Sous des formes très diversifiées, les œuvres des Defraoui n’ont cessé d’engager des matériaux et des propos nouveaux, tout en restant entièrement liées à une unité de sens. Les critères formels qu’ils privilégient sont la relation à la photographie et au document, l’importance de la vidéo et des documents sonores, le passage sélectif du noir et blanc à la couleur, la répétition d’objets, d’idées, d’images, ainsi que l’exposition d’unités de mesure. Le sens du détail, du fragment, de la mémoire, de la projection, l’esprit de contestation, le refus de l’ordre établi sont des aspects majeurs de leur création. Leur travail écarte jusqu’à l’aversion la dimension d’harmonie et s’attache, au contraire, à l’opposition, au contraste.
« Les Archives du futur », dont certains travaux sont présentés dans l’exposition, a fait connaître le couple d’artistes internationalement. Comme l’indique le titre contradictoire, les œuvres consistent en des projections vers le passé et vers l’avenir. Savoir antérieur sous forme de textes et d’images, elles sont solidement ancrées dans la mémoire subjective, individuelle.
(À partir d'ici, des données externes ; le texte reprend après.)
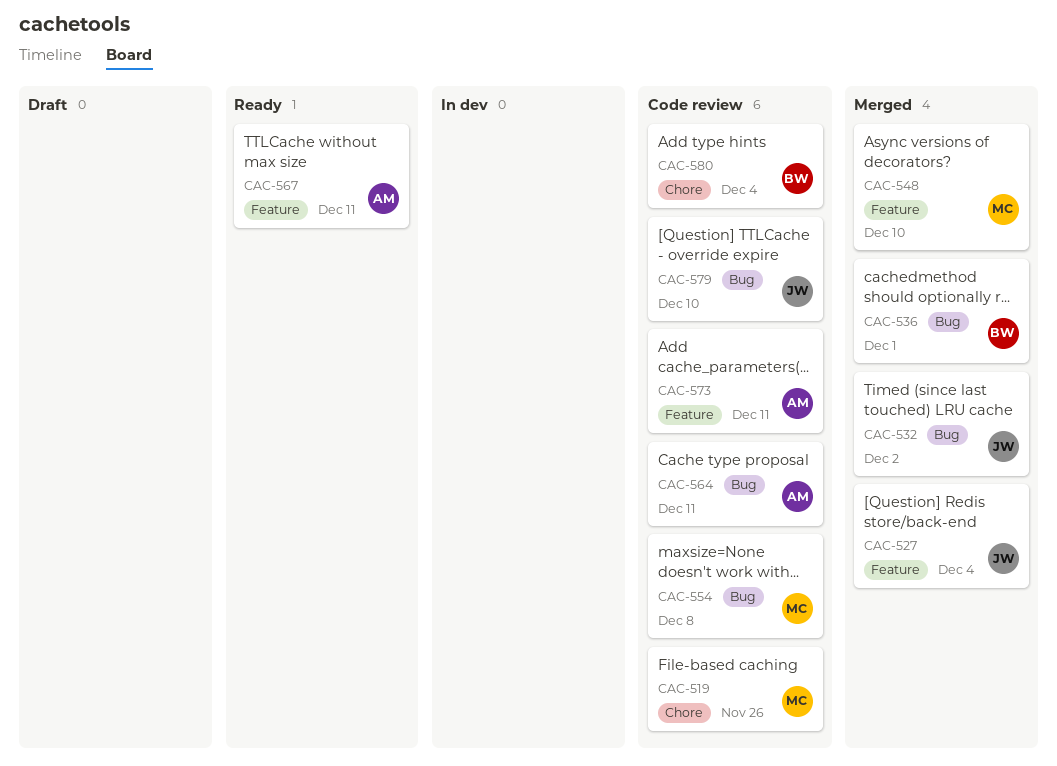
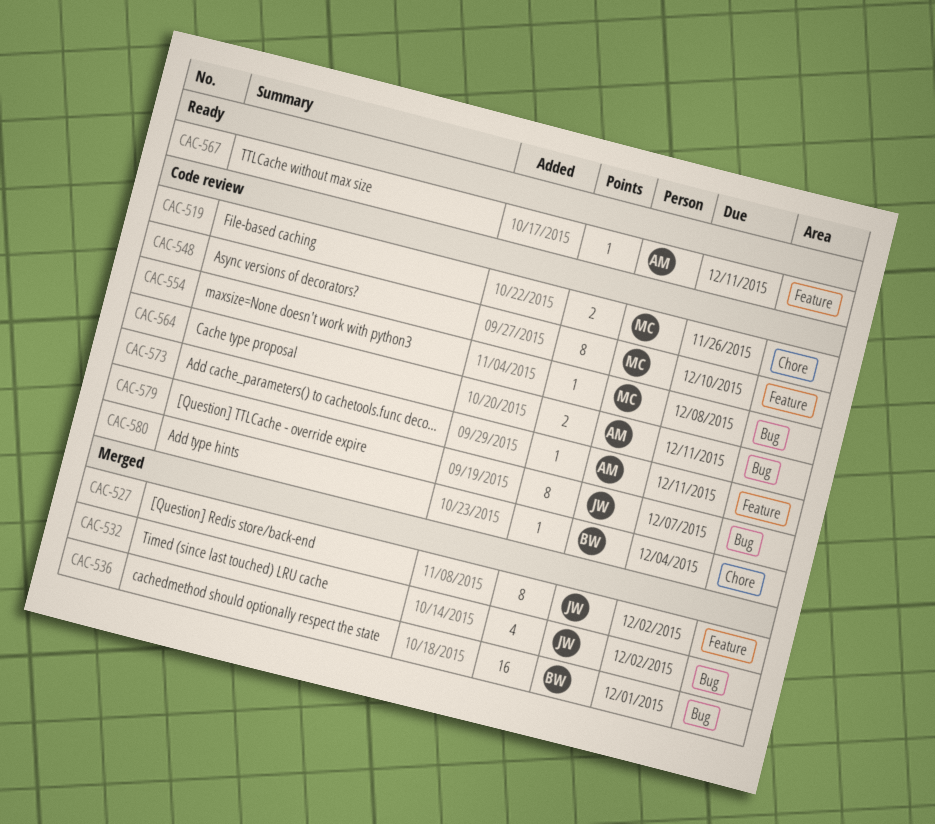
CAC-527, due: Dec 4 -> Dec 2
CAC-548, status: Merged -> Code review
CAC-579, due: Dec 10 -> Dec 7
La mémoire humaine, intelligence individuelle et collective du passé, collecte et préserve, crée de nouveaux points de vue, oscillation permanente entre hier, aujourd’hui et demain.
« La Route des Indes » (1978) développe également la question de la mémoire, qui constitue la dimension primordiale du processus artistique, intellectuel, philosophique, historique et personnel des Defraoui. L’œuvre se compose d’objets, de photographies trouvées en relation à des lieux étroitement liés à leur vie personnelle de certaines images de télévision, de mots et de concepts empruntés au journal de Christophe Colomb. La notion de « lieux de mémoire », entendue comme connaissance, naît de ce parcours artistique. Ce concept, chez les Defraoui, est lié à la notion de la ‘camera oscura’, avec sa projection inversée des images mentales. Leurs images insolites et familières à la fois font appel aux représentations d’un inconscient que nous partageons tous, à notre rapport au réel.
Les Defraoui ont été parmi les premiers artistes suisses à penser l’existence du virtuel telle que nous avons à la concevoir aujourd’hui. « Cartographie des contrées à venir » (1979) est la première installation vidéo de Silvie et Chérif Defraoui. Elle marque un tournant dans leur œuvre. Les artistes refusent résolument les thèmes habituels de l’art vidéo, leur formulation est d’une nouveauté surprenante. La disposition spatiale constitue un premier détournement, en supprimant la situation classique du regardeur passif face à l’écran de télévision. L’espace dominé par la table en tant que surface de projection permet au spectateur d’avoir une relation différente à l’?uvre: il pénètre physiquement dans l’espace créé par l’installation. Cette cartographie suggère une présence, aussitôt abolie par la mise en scène (il n’y a personne sur la chaise) mais une main gantée glisse et retourne des images, lieu de projection subjective de significations faisant appel à une mémoire tant individuelle que collective.